Je vous signalais en juillet une campagne mondiale contre six projets de barrages – criminels, forcément criminels – sur le Mékong, fleuve qui abreuve directement des dizaines de millions d’hommes et un nombre incalculable d’animaux et de plantes (ici). Le Mékong et ses environs sont l’une des dernières vraies grandes merveilles du monde. Il existe encore, entre Cambodge, Laos et Vietnam, des forêts tropicales intactes, qui cachent bien des mystères.
La preuve immédiate par le Programme du Grand Mékong, une aventure scientifique lancée par le WWF. Au cours de l’an passé, pas moins de 163 espèces nouvelles ont été découvertes par les équipes de Stuart Chapman, le directeur du programme (ici). Je dois dire que c’est à peine croyable. Parmi les 100 plantes, 28 poissons, 18 reptiles, 14 amphibiens, deux mammifères et une espèce d’oiseau trouvés dans cette wilderness tropicale, une mention pour une grenouille à croc, qui attend ses proies dans la boue. Ce que mange Limnonectes megastomias ? Éventuellement des oiseaux, et beaucoup d’insectes.

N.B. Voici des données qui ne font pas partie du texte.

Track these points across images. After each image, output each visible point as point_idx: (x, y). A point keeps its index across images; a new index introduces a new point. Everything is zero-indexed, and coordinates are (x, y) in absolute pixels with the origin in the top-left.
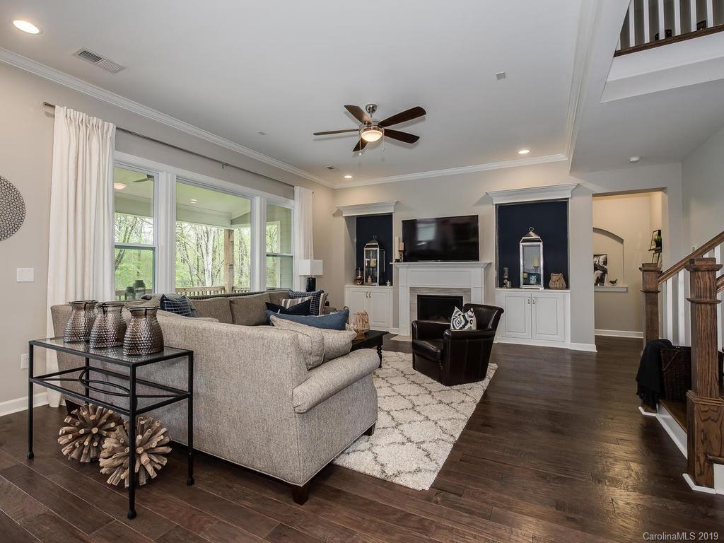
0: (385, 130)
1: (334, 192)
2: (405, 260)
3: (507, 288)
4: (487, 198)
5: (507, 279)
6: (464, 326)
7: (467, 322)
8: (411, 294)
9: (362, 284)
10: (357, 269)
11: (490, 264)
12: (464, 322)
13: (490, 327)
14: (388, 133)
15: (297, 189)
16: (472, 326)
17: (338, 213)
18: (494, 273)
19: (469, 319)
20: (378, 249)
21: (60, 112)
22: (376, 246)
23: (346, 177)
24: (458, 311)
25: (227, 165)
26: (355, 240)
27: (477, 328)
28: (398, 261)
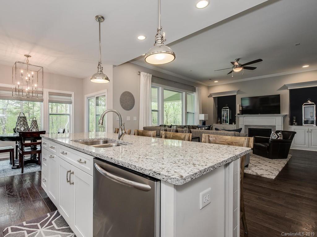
0: (244, 67)
1: (209, 88)
2: (242, 114)
3: (295, 125)
4: (285, 87)
5: (295, 122)
6: (277, 138)
7: (278, 137)
8: (245, 128)
9: (221, 124)
10: (218, 118)
11: (286, 115)
12: (277, 137)
13: (289, 138)
14: (245, 68)
15: (197, 88)
16: (281, 138)
17: (210, 96)
18: (288, 119)
19: (280, 136)
20: (229, 110)
21: (142, 73)
22: (228, 109)
23: (215, 82)
24: (273, 133)
25: (177, 82)
26: (217, 106)
27: (283, 139)
28: (238, 114)
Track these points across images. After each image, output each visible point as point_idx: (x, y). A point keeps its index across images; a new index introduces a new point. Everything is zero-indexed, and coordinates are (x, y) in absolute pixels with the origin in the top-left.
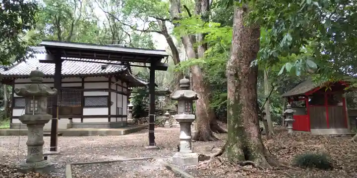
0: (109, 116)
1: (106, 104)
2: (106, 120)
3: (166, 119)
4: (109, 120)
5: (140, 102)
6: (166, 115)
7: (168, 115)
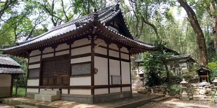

Parmi les autres splendeurs, les chercheurs ont pu nommer un gecko doté d’une peau de léopard qui semble tout droit venu d’une autre planète que la nôtre. L’oiseau, quant à lui, s’appelle Nonggang babbler (Stachyris nonggangensis) et il marche le plus souvent, ne s’envolant que lorsqu’il est réellement effrayé. Tout cela s’appelle, aux dernières nouvelles, la vie. Les chercheurs du Greater Mekong Program s’inquiètent déjà des effets du dérèglement climatique sur toutes ces nouvelles espèces. Ils ont sans doute raison, mais si on commençait par donner un coup de pied au cul à tous ceux qui défendent ici, dans les bureaux d’études et d’ingénierie, les désastreux programmes de destruction du Mékong ? Vous voulez un nom ? EDF, qui adore faire – et ne jamais défaire – des barrages. Oui, je sais, Sarkozy vient de donner les clés de ce géant à Henri Proglio, qui dirigeait auparavant cet autre géant – de l’eau – qu’est Veolia, nouveau nom charmant de la Générale des Eaux, beaucoup, mais beaucoup moins présentable.
La morale ? Y en a pas. La morale, c’est d’en trouver une, tournée vers l’action immédiate. Car les espèces qui disparaissent dans le trou noir creusé par les ingénieurs ne reviendront pas. Jamais.